Allen was born in New York City. His film credits include the 3-D film Dangerous Mission (1954), The Animal World (1956), The Story of Mankind (1957), The Big Circus (1959), The Lost World (1960), Voyage to the Bottom of the Sea (1961) (later the basis of his TV series of the same name), and Five Weeks in a Balloon (1962). In the 1970's, he produced popular disaster films including The Poseidon Adventure (1972) and The Towering Inferno (1974).

In the 1960s, Allen moved into television as "the most successful science-fiction producer of the decade", and was responsible for series such as:

  • Voyage to the Bottom of the Sea (1964–1968)
  • Lost in Space (1965–1968)
  • The Time Tunnel (1966–1967)
  • Land of the Giants (1968–1970)
  • The Swiss Family Robinson (1975–1976)
  • Code Red (1981–1982).

Allen also produced several TV movies, such as City Beneath the Sea, which recycled many props and models from Voyage, Lost in Space, and Man From The 25th Century. Both were intended as pilots for new TV series projects, but his small-screen success from the 1960s largely eluded him in the 1970s. Allen's science-fiction series had earned a reputation for using nonsensical science and for catering to juvenile audiences. Lost in Space's Bill Mumy said of Allen that, while he was very good at writing television pilots that sold, his unwillingness to spend money hurt his shows' quality once on the air. A monster costume that appeared on one of his shows, for example, would appear on another a few weeks later with new paint. In his book Irwin Allen Television Productions, 1964-1970 (McFarland & Co. Publishers, 2006), writer Jon Abbott described Allen as paradoxical. "Here was a man who, when told the cost of a spaceship for a Lost in Space alien, snapped, 'Let him walk!' ... and then let the show be canceled rather than take a cut in the budget."

In the 1970s, Allen returned to cinema screens and was the most popular producer associated with the decade's fad for the disaster film genre. Allen produced the successful The Poseidon Adventure (1972) and The Towering Inferno (1974), which he also co-directed. He produced several made-for-TV disaster movies: Flood! (1976), Fire! (1977), Hanging by a Thread (1978), The Night the Bridge Fell Down (1979), and Cave In! (1979). For theatrical release, he produced and directed The Swarm (1978) as well as Beyond the Poseidon Adventure (1979) and produced When Time Ran Out (1980). Despite this success, the rise of new filmmakers like George Lucas took him off guard; the success of Star Wars reportedly bewildered him at how a film with apparently no stars or love story could enrapture audiences so fervently.

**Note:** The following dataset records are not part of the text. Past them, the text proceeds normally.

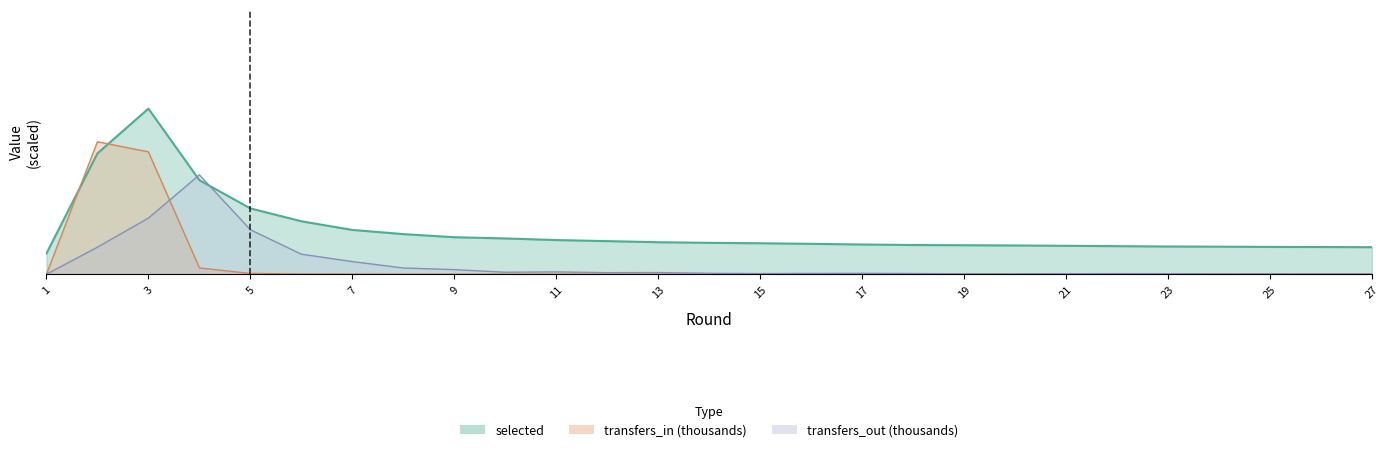

What is the sum of the transfers_out values at 4 and 6?

3.6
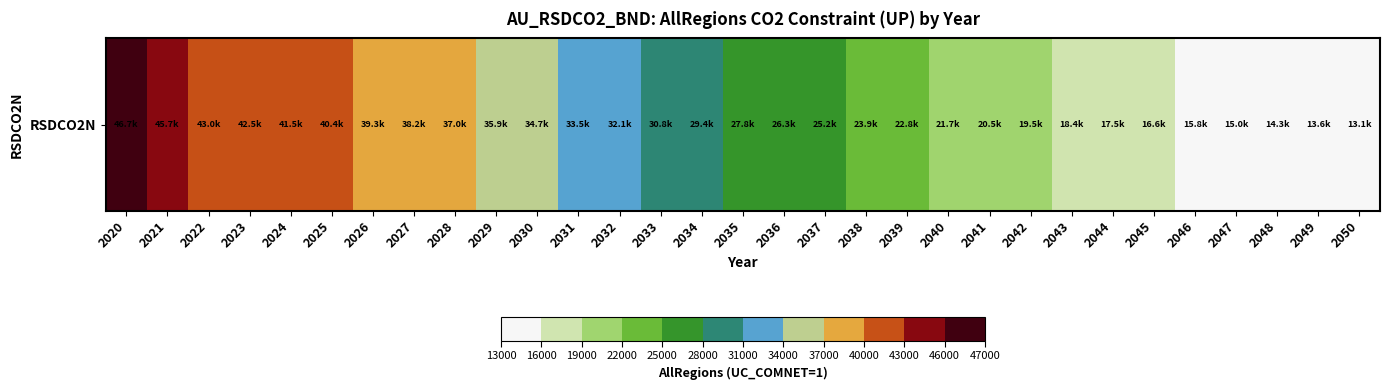

What is the sum of the values at 2042 and 2029?

55363.5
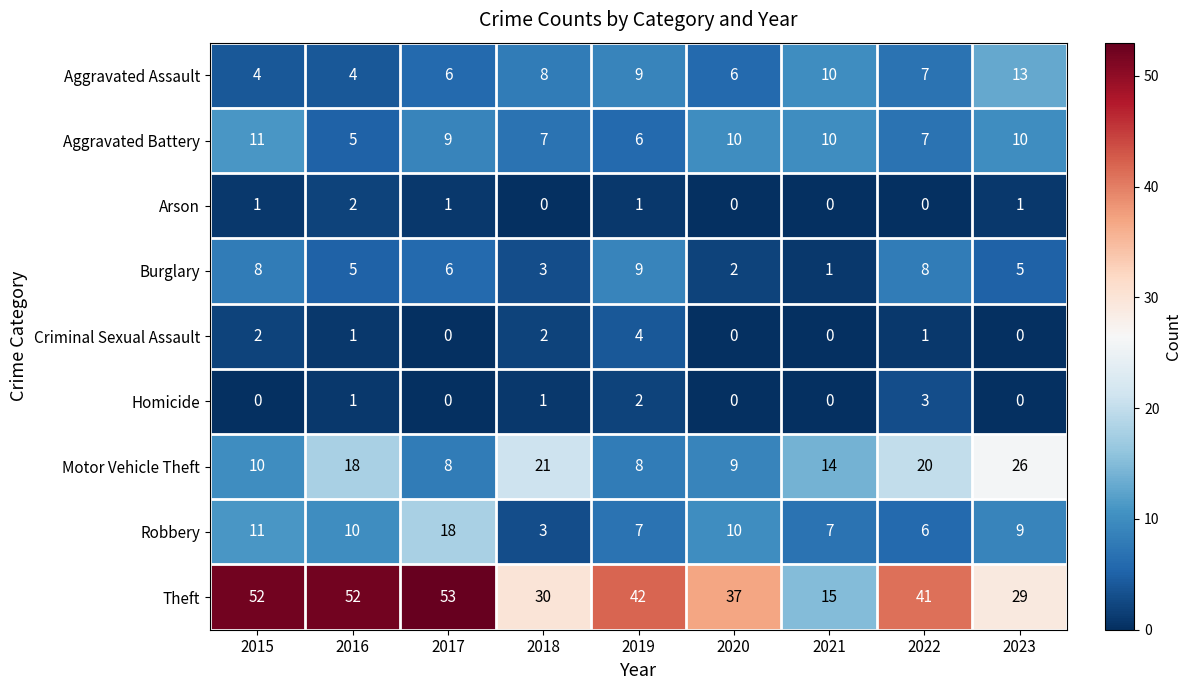

How many Homicide values are between 0 and 1?

7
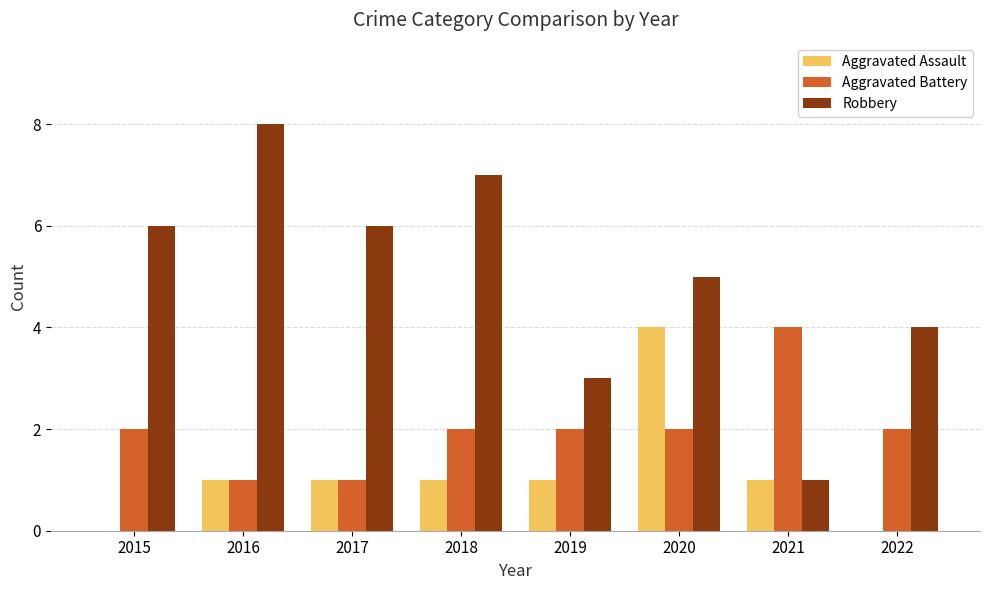

Reading right to left, list all the values displayed in this chart.

Aggravated Assault: 2022=0	2021=1	2020=4	2019=1	2018=1	2017=1	2016=1	2015=0
Aggravated Battery: 2022=2	2021=4	2020=2	2019=2	2018=2	2017=1	2016=1	2015=2
Robbery: 2022=4	2021=1	2020=5	2019=3	2018=7	2017=6	2016=8	2015=6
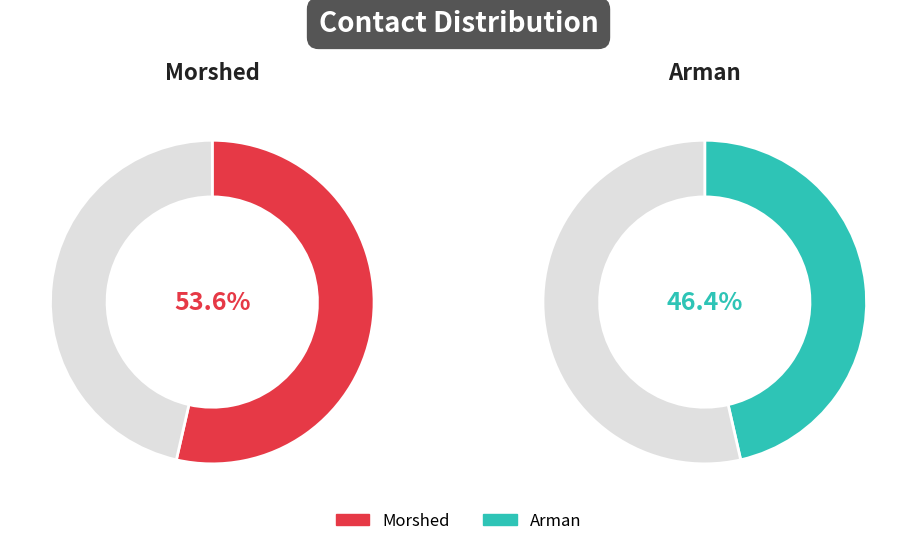

What portion of the pie excludes Arman?

53.6%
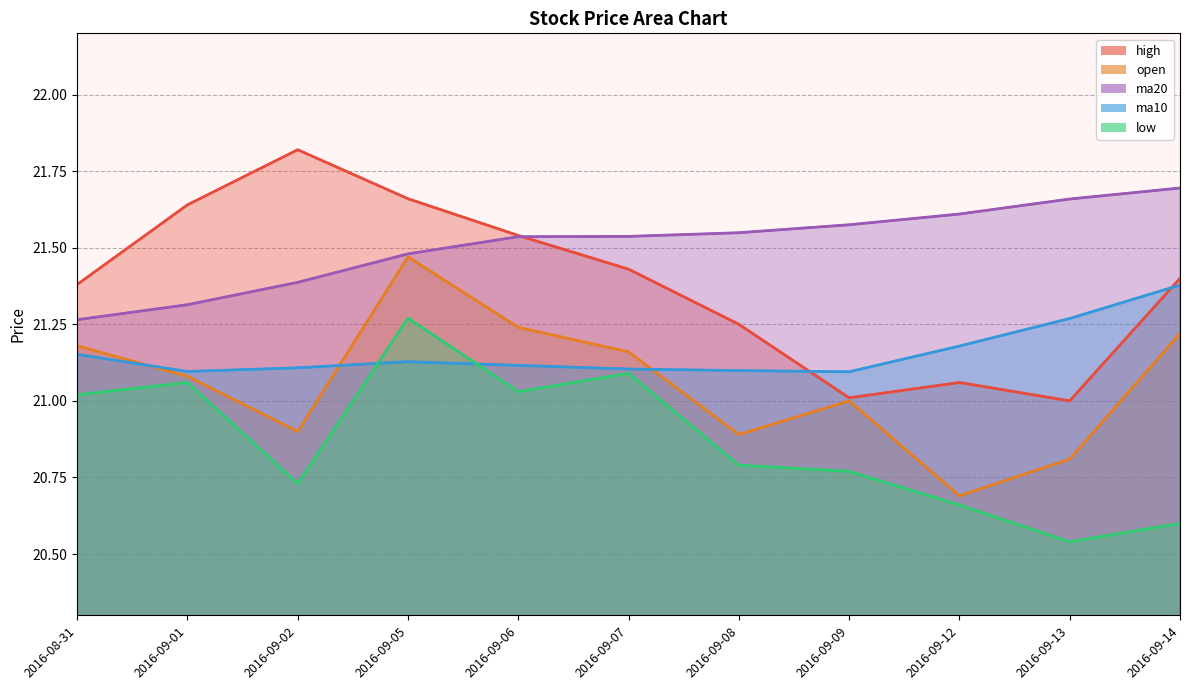

What is the label of the 4th point from the left?

2016-09-05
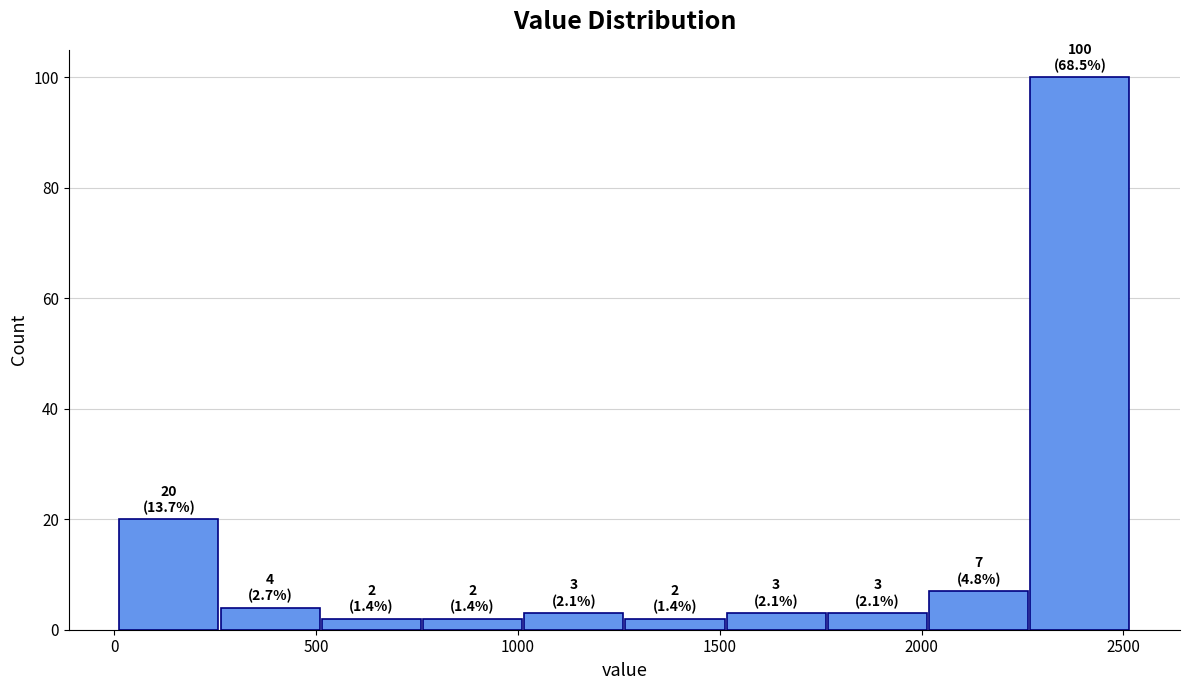

Over which range of the x-axis is the bar tallest?

2250 to 2500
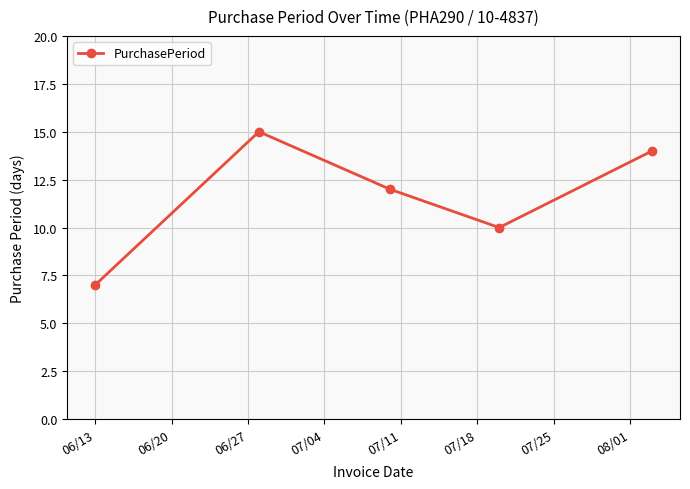

What is the difference between the maximum and minimum values?

8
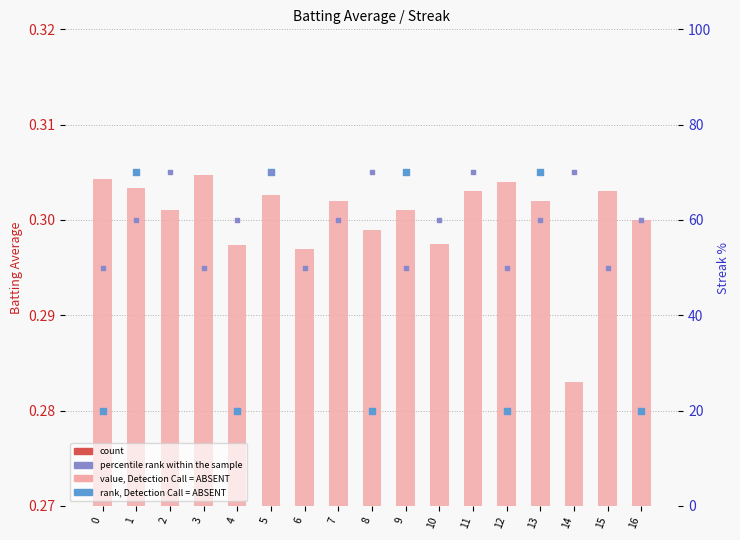

Which series has the largest Y range (max minus min)?

rank, Detection Call = ABSENT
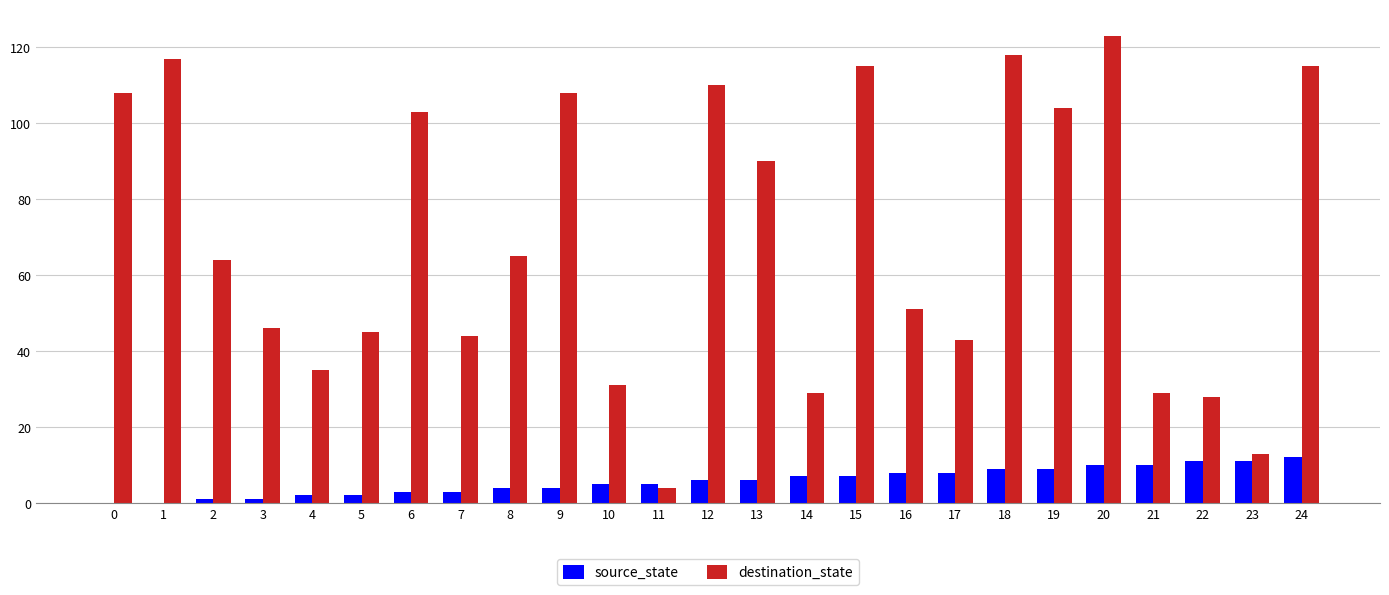

How many groups of bars are there?

25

In the late 1970s and mid-1980s, Allen sporadically returned to TV with miniseries efforts such as The Return of Captain Nemo/The Amazing Captain Nemo (1978) and a star-studded version of Alice in Wonderland (1985). He was planning on making a star-studded musical of Pinocchio, but a decline in health caused retirement in 1986.

Allen died from a heart attack in 1991.